In 1994, when Israel signed another monumental peace treaty, this time with Jordan, a nation on its longest border, it got peace — a peace that has held more than two decades as these two nations engage in meaningful and close security cooperation.
Those treaties have yielded true and lasting benefits for the Israeli people.
If Israel makes peace with the Palestinians, it too will get peace and lasting benefits that go well beyond its immediate borders. With an agreement will come enhanced security and economic opportunities for Israelis and Palestinians, as well as opportunities for collaborative efforts in such areas as the environment, energy, security and water usage, and for doors to crack open to peace treaties between Israel and other Arab nations through the Arab Peace Initiative.
An agreement means that Palestinians will be better able to raise themselves out of poverty and Israelis will be able to focus more on domestic matters and less on their borders. According to the World Bank, the West Bank and Gaza’s per capita gross domestic product was less than 8 percent of Israel’s. Israel must allow the Palestinians the opportunity to build their own economy, to work with regional partners and engage in international trade.
So, why are we waiting?
Do we want more deaths on both sides? More misery? More people scrambling for shelter? More international opprobrium for Israel?
Israel, with a military that is larger per capita than that of any of its neighbors, has the strength and ability to achieve peace. The question, though, is does Prime Minister Benjamin Netanyahu have the willingness and motivation to do so?
Demographic realities offer Israel no choice. If Israel is to remain both a Jewish and a democratic nation, it must reach peace with the Palestinians, and it must do so soon.

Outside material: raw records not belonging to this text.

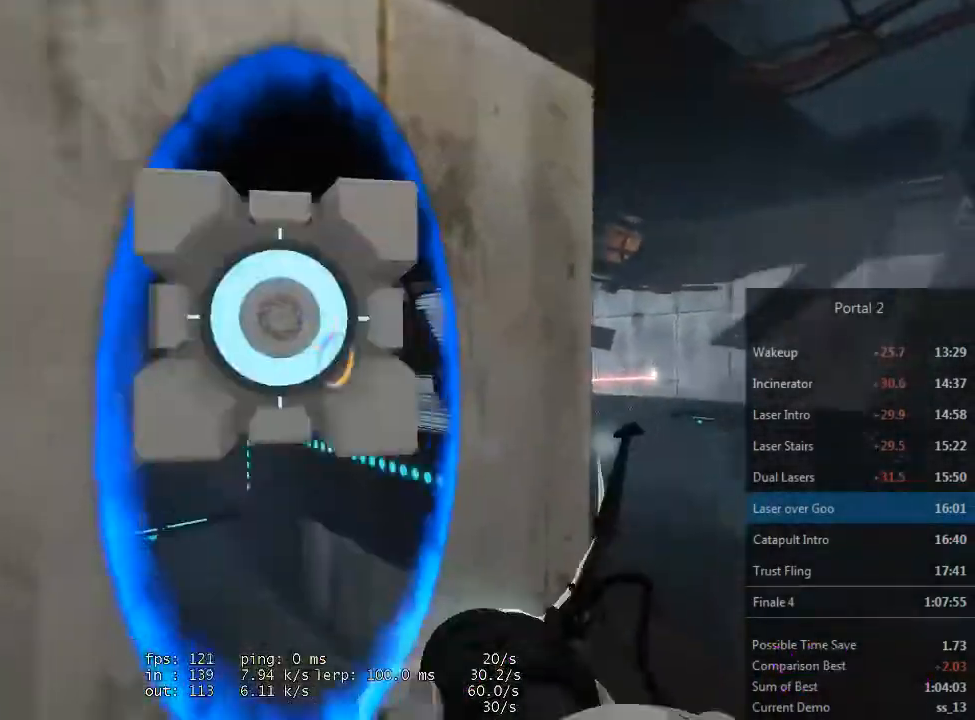
Gameplay with keyboard and mouse; each line is a JSON object with the keys and mouse buttons held at the frame after it. "events" lists presses ("down") and releases ("up") of "1", "2", "3", "4", "5", "a", "alt", "c", "ctrl", "d", "e", "f", "q", "r", "s", "shift", "space", "tab", "v", "w", "x", "z", "mouse_left", "mouse_middle", "mouse_right" and "mouse_wheel_up" between this image and that frame as [ms after this image, input, new state], when the widget could be followed in between. "mouse_left", "mouse_middle", "mouse_right", "mouse_wheel_up" = the "left", "middle", "right", "wheel_up" buttons of the "mouse" list. No other keys are recorded. Mouse movement is not recorded. Not read: mouse_wheel_down.
{"keys": ["a", "e"], "mouse": [], "events": [[167, "a", "down"], [200, "w", "up"], [433, "e", "down"]]}
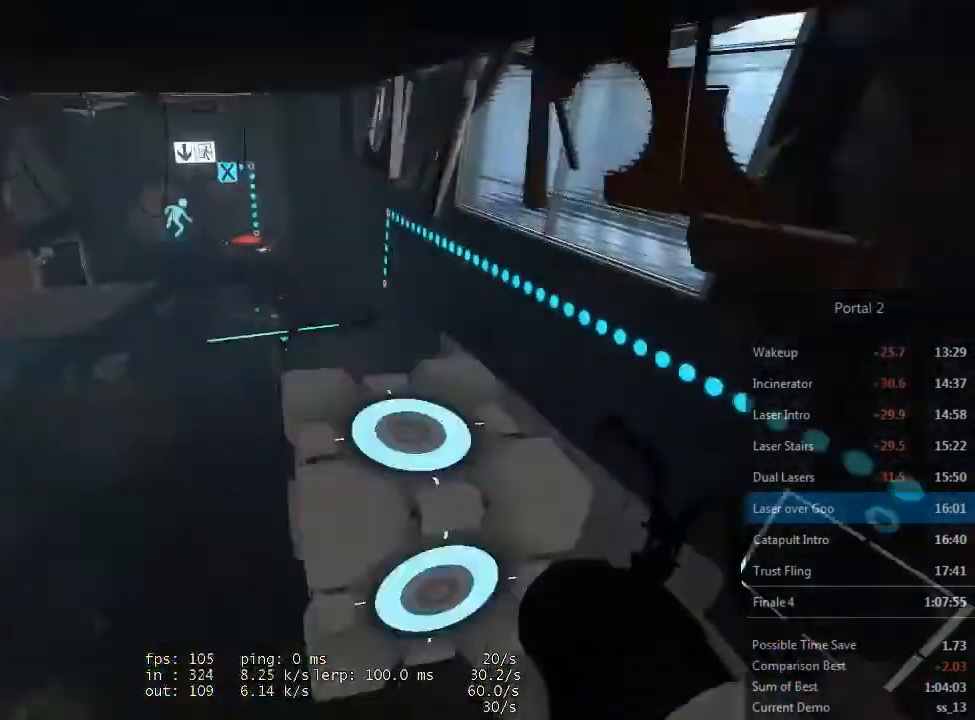
{"keys": ["d"], "mouse": [], "events": [[33, "e", "up"], [233, "d", "down"], [267, "a", "up"]]}
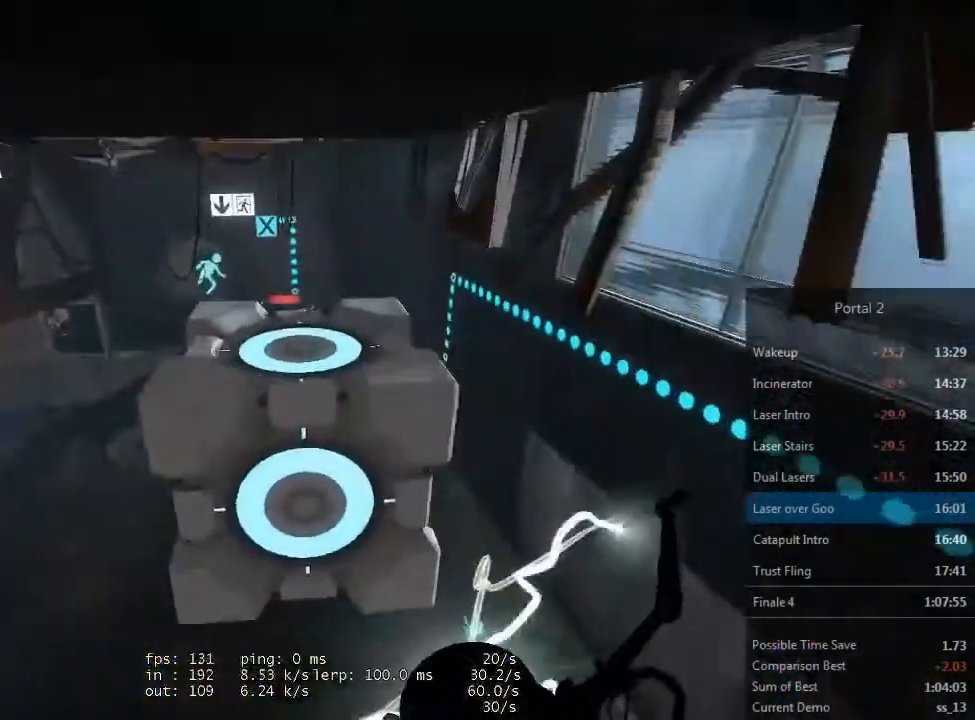
{"keys": ["w"], "mouse": [], "events": [[433, "w", "down"], [467, "d", "up"]]}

Insistence on 100 percent of the land will lead to a Jewish homeland with a Jewish minority; a binational state. If Israel wants to maintain its Jewish majority, it has no choice but to relinquish land, and self-governance, to the Palestinians. The framework for such an agreement already exists — and has for decades.

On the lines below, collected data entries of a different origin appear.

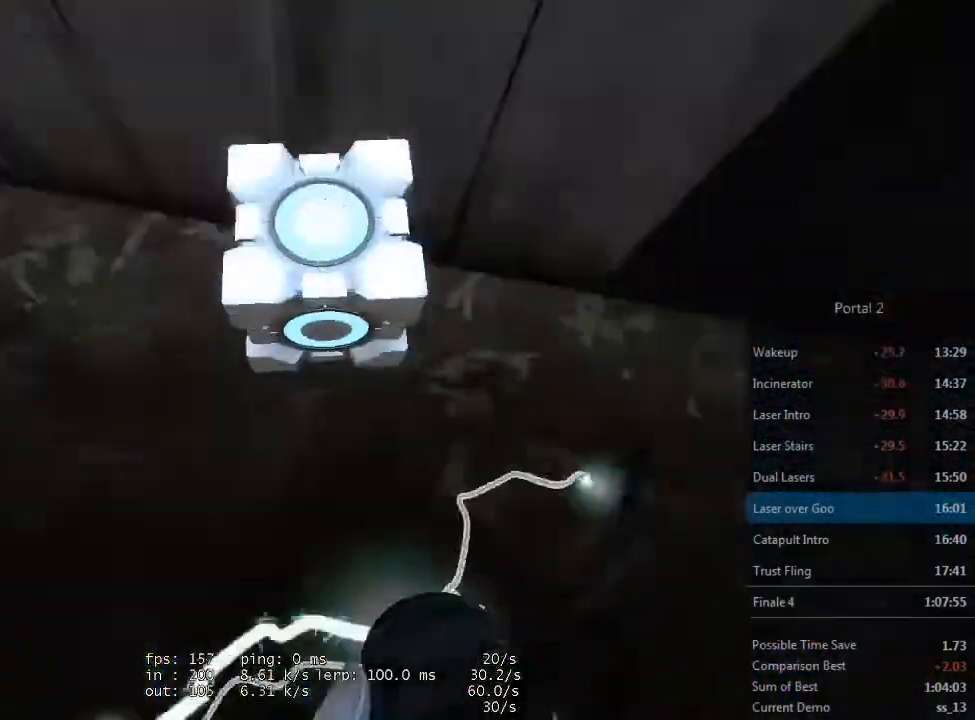
{"keys": ["d", "w"], "mouse": [], "events": [[67, "e", "down"], [133, "e", "up"], [300, "d", "down"], [367, "mouse_left", "down"], [467, "mouse_left", "up"]]}
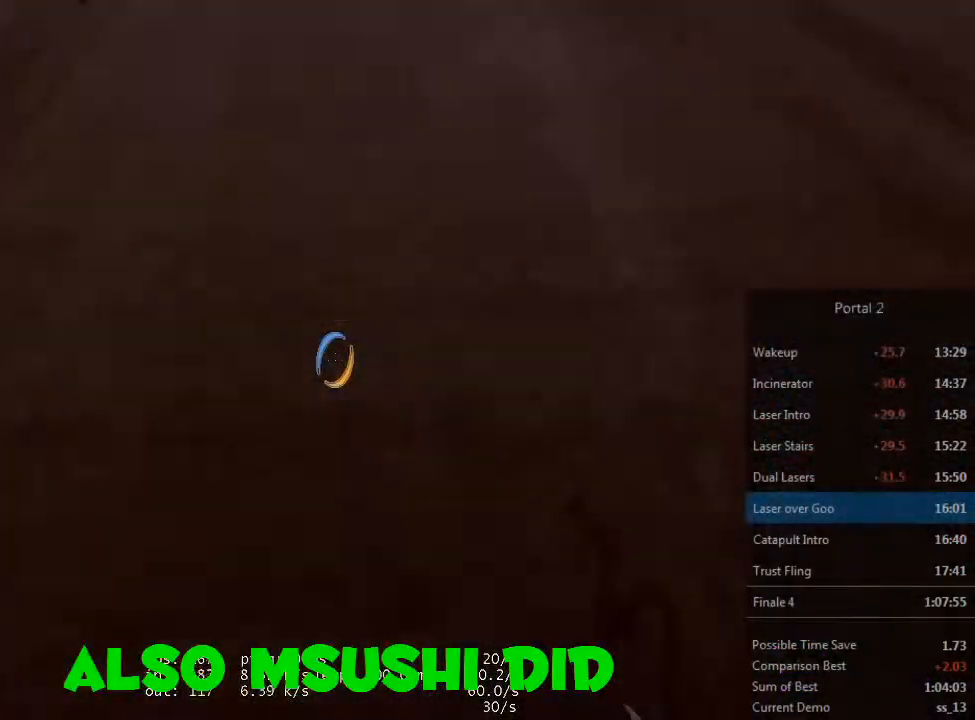
{"keys": [], "mouse": [], "events": [[33, "d", "up"], [133, "d", "down"], [167, "mouse_left", "down"], [267, "mouse_left", "up"], [467, "d", "up"], [467, "w", "up"]]}
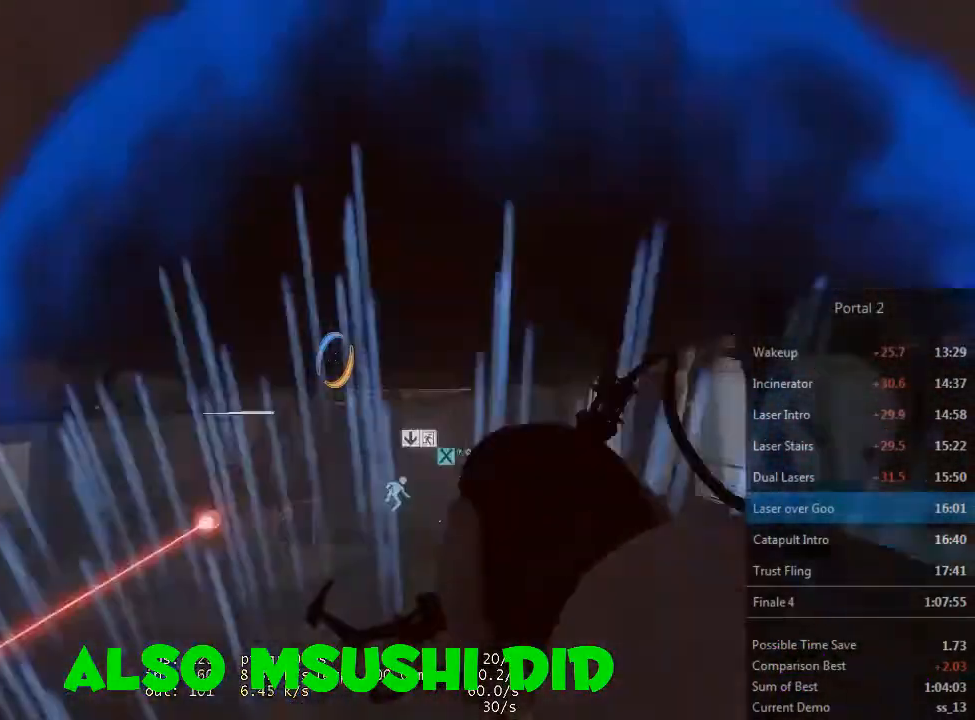
{"keys": ["d"], "mouse": [], "events": [[433, "d", "down"]]}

Under such a framework — endorsed by the Arab League through the Arab Peace Initiative — Israel would relinquish land in return for peace. Just imagine: Fifty-seven Arab and Muslim countries would establish full diplomatic relations with Israel in return for a comprehensive, and mutually beneficial, peace agreement that ends the occupation.
The inescapable truth is that the creation of a demilitarized Palestinian state is not a gift to the Palestinians; it is a gift to the Jewish democratic state of Israel. The only way Israel can remain a Jewish, democratic state is if the Palestinians have a state of their own. Otherwise, in 2020, the population from the Mediterranean Sea to the Jordan River will be only 49 percent Jewish.
Giving up land is the only way to prevent Israel from becoming a binational state with an Arab majority and Jewish minority, thereby forcing the homeland to either lose its Jewish character or to become a Jewish-controlled apartheid nation.
Israel’s leaders must recognize this demographic time bomb and take action before it’s too late. It’s time for two states for two people, with a demilitarized Palestinian state living side-by-side in peace and security with a democratic Jewish homeland of Israel.
As we’ve seen with Egypt and Jordan, the only way Israel can have peace is for Israel to make peace.
S. Daniel Abraham is the chair of the S. Daniel Abraham Center for Middle East Peace.